DIRECTIONS
Please make an exact transcription of the records, keeping the pictures out of it.

Stored data entries
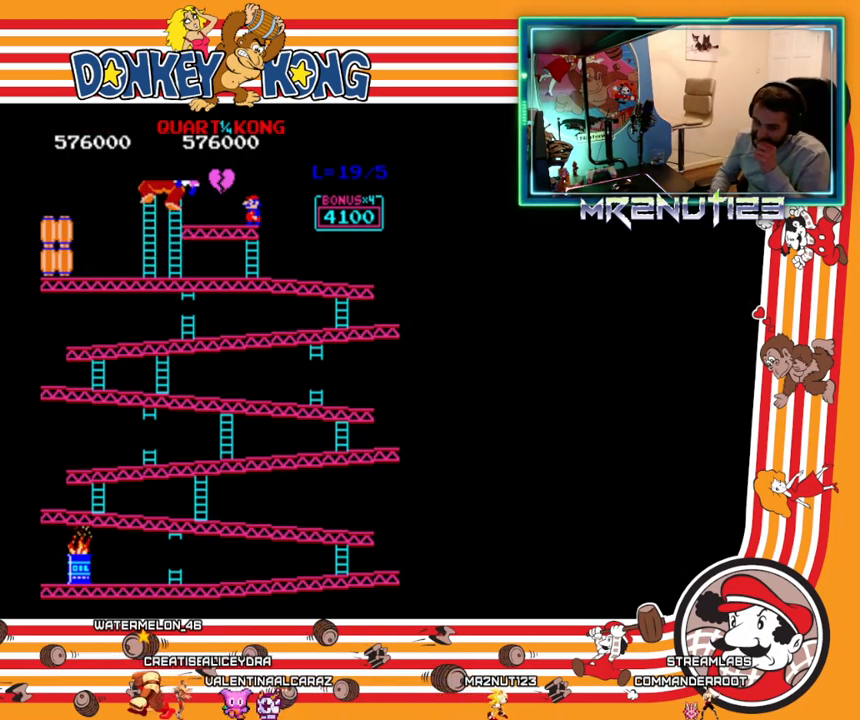
{"buttons": [], "events": []}
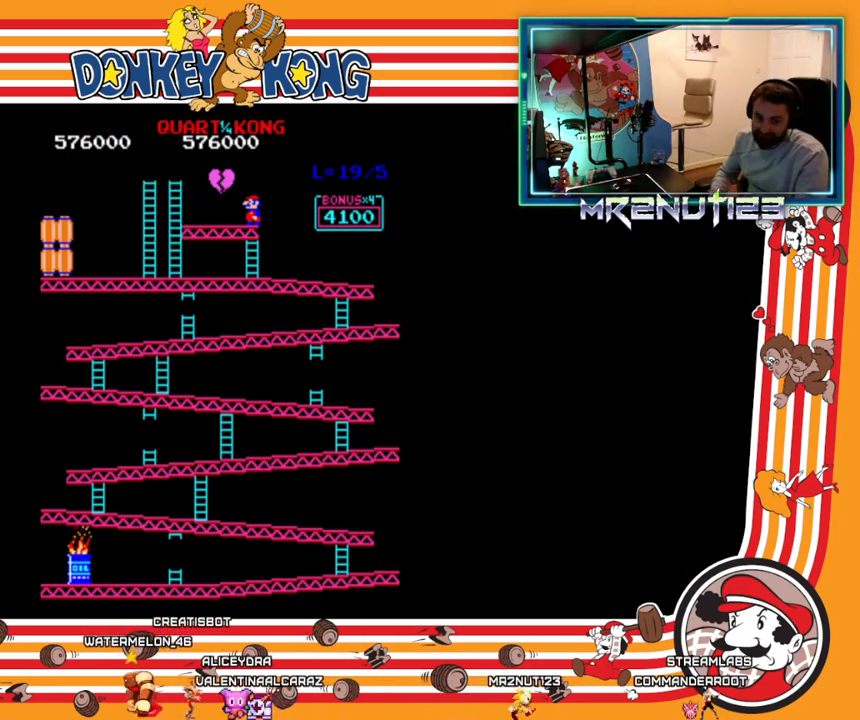
{"buttons": [], "events": []}
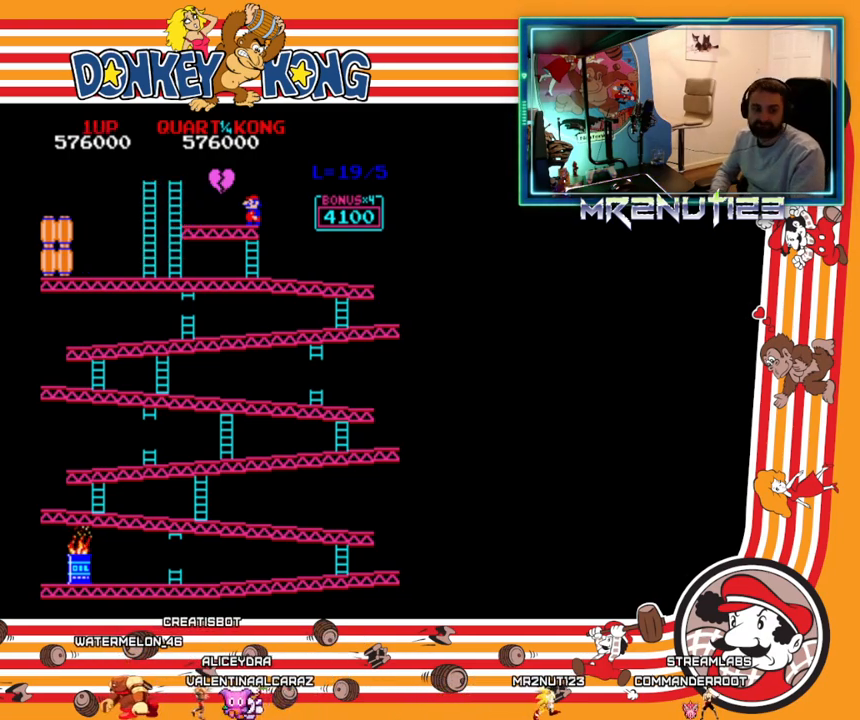
{"buttons": [], "events": []}
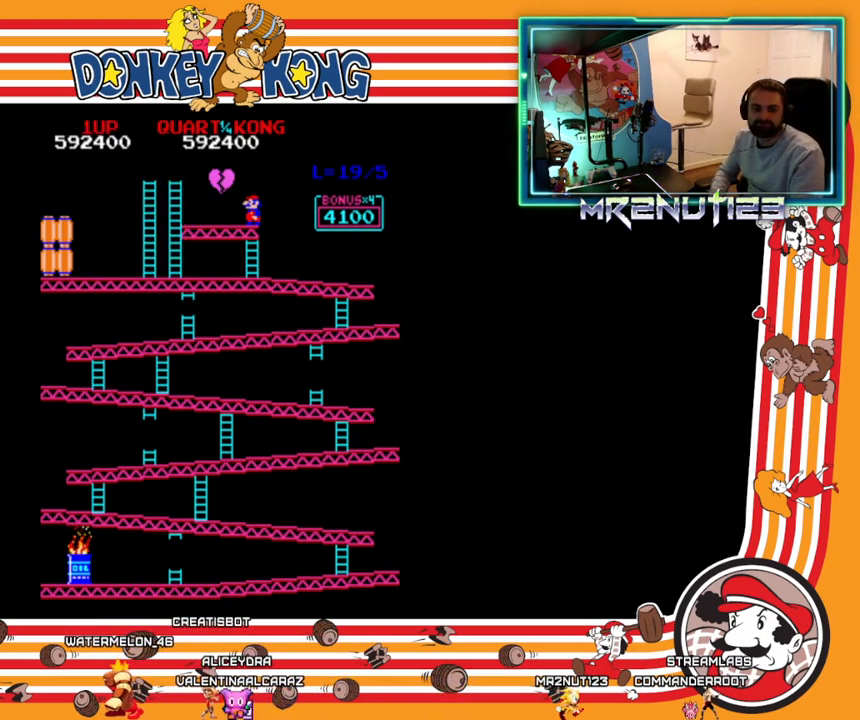
{"buttons": [], "events": []}
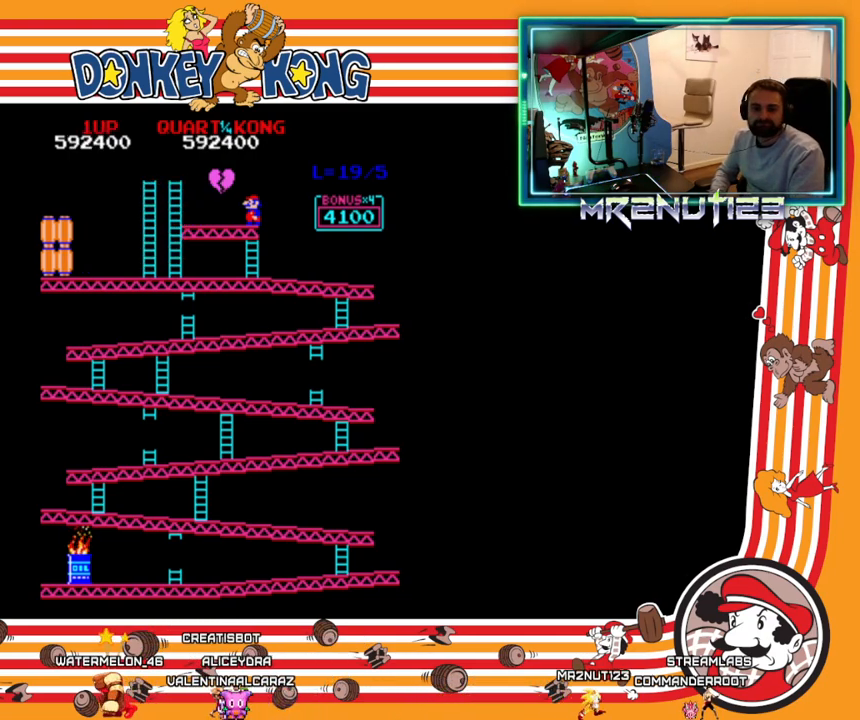
{"buttons": [], "events": []}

REPLY
{"buttons": [], "events": []}
{"buttons": [], "events": []}
{"buttons": [], "events": []}
{"buttons": [], "events": []}
{"buttons": [], "events": []}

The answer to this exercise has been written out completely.